Oggi non è più così: basta riflettere con onestà sull’effettiva quantità di tempo che trascorriamo in famiglia (senza la barriera di telefoni, tv e videogiochi) e sulla quantità di tempo che ai bambini è concesso trascorrere con i loro coetanei per capire che c’è stata una trasformazione radicale.
Daniel Goleman parla di educazione emotiva come di un imperativo morale per costruire una società migliore:
“Nonostante le cattive notizie, gli ultimi dieci anni sono stati testimoni di un’esplosione senza precedenti di studi scientifici sull’emozione. Soprattutto impressionanti sono gli studi resi possibili da metodi innovativi come le nuove tecnologie per l’ottenimento di immagini del cervello nel vivente. Esse hanno dato forma per la prima volta nella storia dell’uomo a ciò che è sempre stato fonte di profondo mistero: ci hanno mostrato il funzionamento di questa massa intricata di cellule proprio nel momento in cui noi pensiamo e sentiamo, immaginiamo e sogniamo. Questa mole di dati neurobiologici ci fa comprendere più chiaramente che mai il modo in cui i centri emozionali del cervello ci spingono alla rabbia o alle lacrime, e come l’attività delle parti più antiche del cervello – quelle che ci spingono a fare la guerra, ma anche l’amore – possa essere, nel bene e nel male, incanalata. Questa chiarezza senza precedenti sui meccanismi delle emozioni e sulle loro debolezze offre alcuni nuovi rimedi per le crisi emotive che affliggono la collettività.Finalmente, oggi la scienza è in grado di mappare il cuore umano con una certa precisione e può rispondere con autorevolezza a queste domande urgenti e sconcertanti sugli aspetti più irrazionali della psiche. […] Al di là di questa possibilità, si profila un pressante imperativo morale. I nostri sono tempi nei quali il tessuto della società sembra logorarsi a velocità sempre maggiore, nei quali l’egoismo, la violenza e la miseria morale sembrano congiurare per corrompere i valori della nostra vita di comunità. È qui che la tesi che sostiene l’importanza dell’intelligenza emotiva si impernia sul legame fra sentimento, carattere e istinti morali. Ci sono prove crescenti del fatto che, nella vita, atteggiamenti fondamentalmente morali derivino dalle capacità emozionali elementari”.

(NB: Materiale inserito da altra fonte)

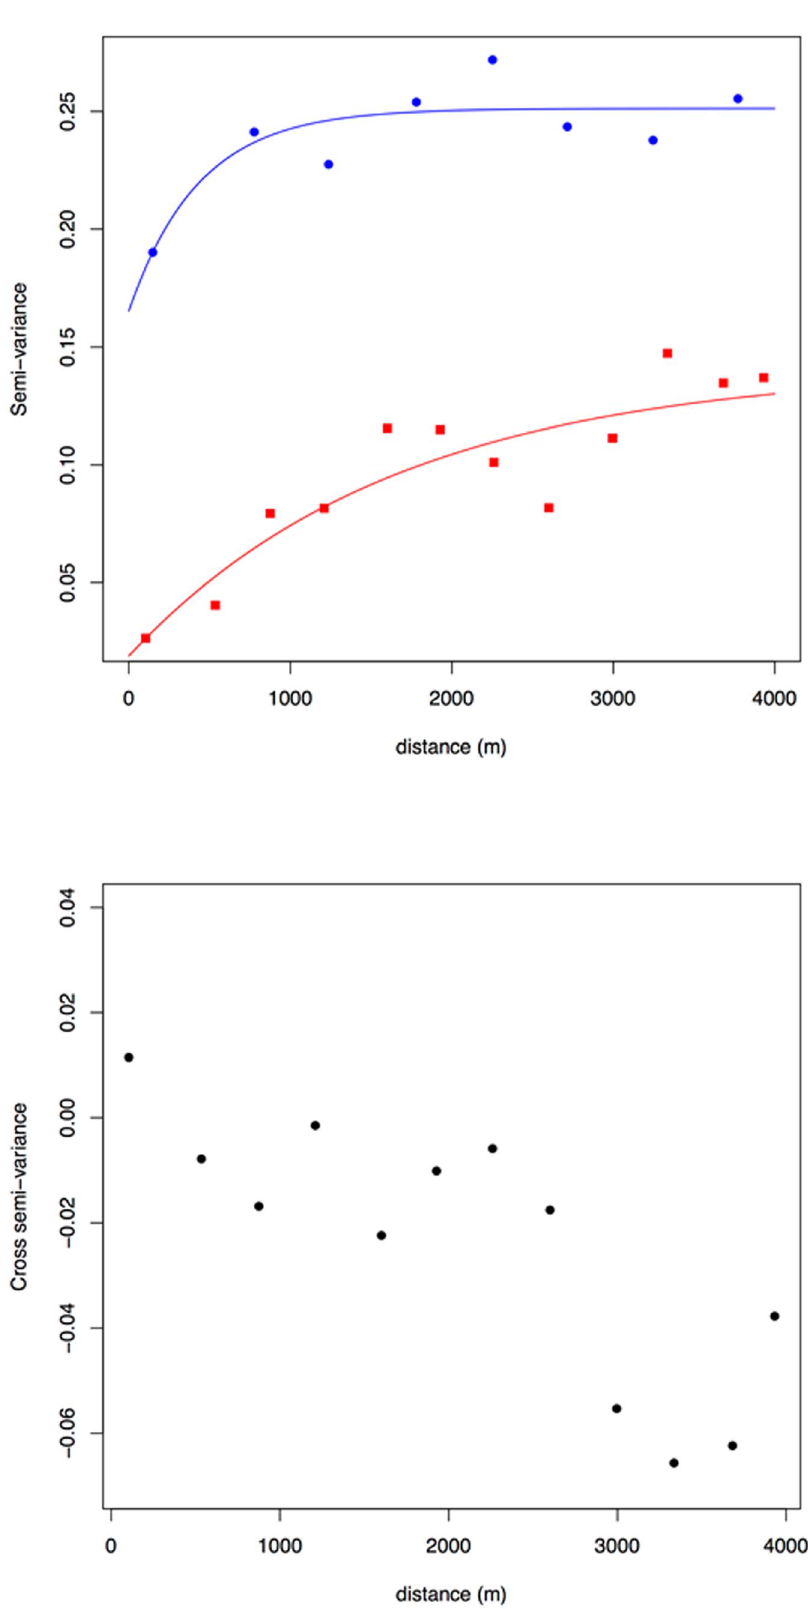
Figure 3. Geostatistical analysis of M.natalensis and R.rattus spatial distributions across the city of Niamey, Niger. (a) Indicator variograms for a threshold value Z k =0. Blue circles and red squares indicate empirical variograms for M. natalensis and R. rattus , respectively. Solid lines correspond to fitted exponential variogram models. (b) Cross indicator variogram for M. natalensis and R. rattus with a threshold value Z k =0. doi:10.1371/journal.pone.0110666.g003 PLOS ONE |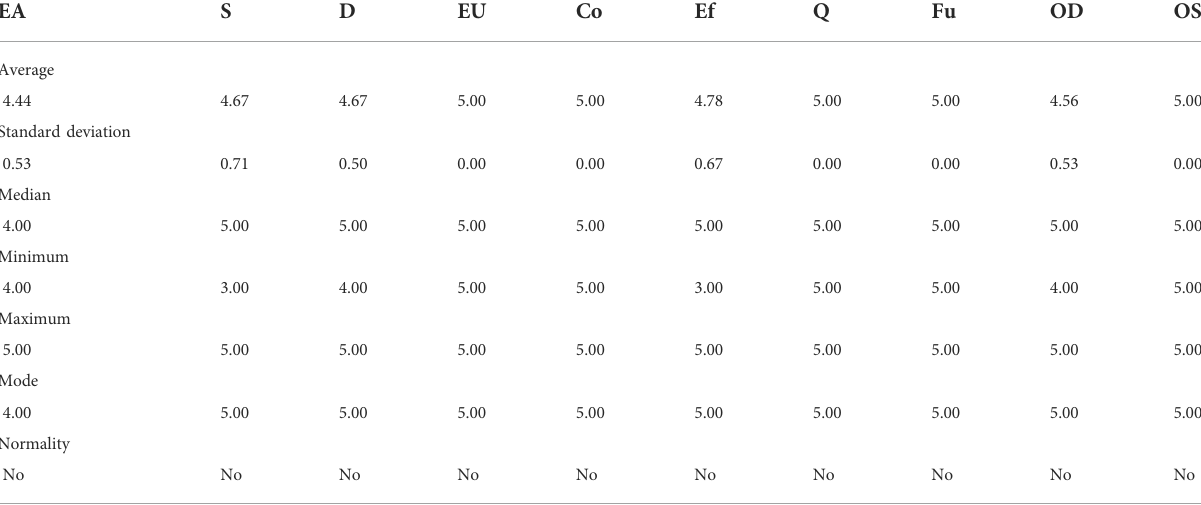
TABLE 7 Values of mean, standard deviation, median, minimum, maximum, mode and normality of QUEST results.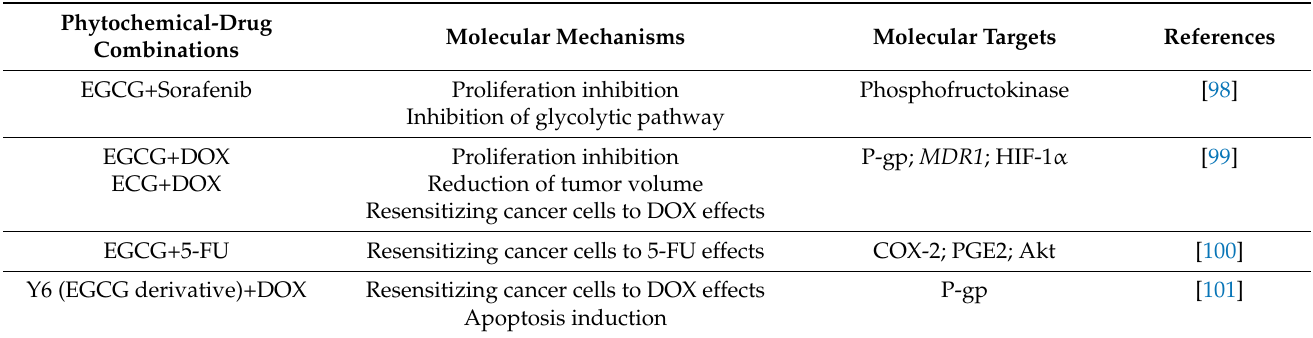
Table 3. Liver cancer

L’educazione emotiva a scuola è una priorità
L’educazione emotiva deve assolutamente entrare nelle scuole: la scuola, in un momento di collasso delle famiglie, rimane un’istituzione fondamentale, capace di fare la differenza. Un insegnante emotivamente intelligente può fare la differenza.
“Poiché a moltissimi giovani il contesto familiare non offre più un punto d’appoggio sicuro nella vita, le scuole restano il solo istituto al quale la comunità può rivolgersi per correggere le carenze di competenza emozionale e sociale dei ragazzi. Questo non significa che esse da sole possano sostituire istituzioni sociali troppo spesso prossime al collasso. Ma poiché quasi tutti i bambini vanno a scuola, almeno all’inizio, la scuola è un luogo che permette di raggiungere ognuno di essi e di fornirgli lezioni fondamentali per la vita che, altrimenti, non potrebbe mai ricevere. L’alfabetizzazione emozionale comporta che il ruolo sociale delle scuole si estenda e vada a compensare le deficienze familiari nella socializzazione dei ragazzi. Questo compito scoraggiante richiede due mutamenti importanti: gli insegnanti devono oltrepassare i limiti della propria missione tradizionale e la comunità dev’essere più coinvolta nella vita della scuola. Che ci sia o meno un corso esplicitamente dedicato all’alfabetizzazione emozionale può essere molto meno importante del modo in cui queste lezioni vengono insegnate. Non c’è forse materia come questa nella quale la qualità degli insegnanti conti così tanto; il modo in cui un insegnante gestisce la classe è infatti in se stesso un modello, una lezione di fatto, di competenza emozionale o della sua mancanza. Ogni atteggiamento di un insegnante nei confronti di un allievo è una lezione rivolta ad altri venti o trenta studenti“. (D. Goleman, Intelligenza emotiva, BUR, 2011)
Introdurre nella scuola l’alfabetizzazione emozionale e l’educazione sentimentale significa tornare a concepire l’educazione come formazione integrale della persona: una formazione in cui le conoscenze sono centrali, ma che non può rinunciare all’etica e alla conoscenza di sé.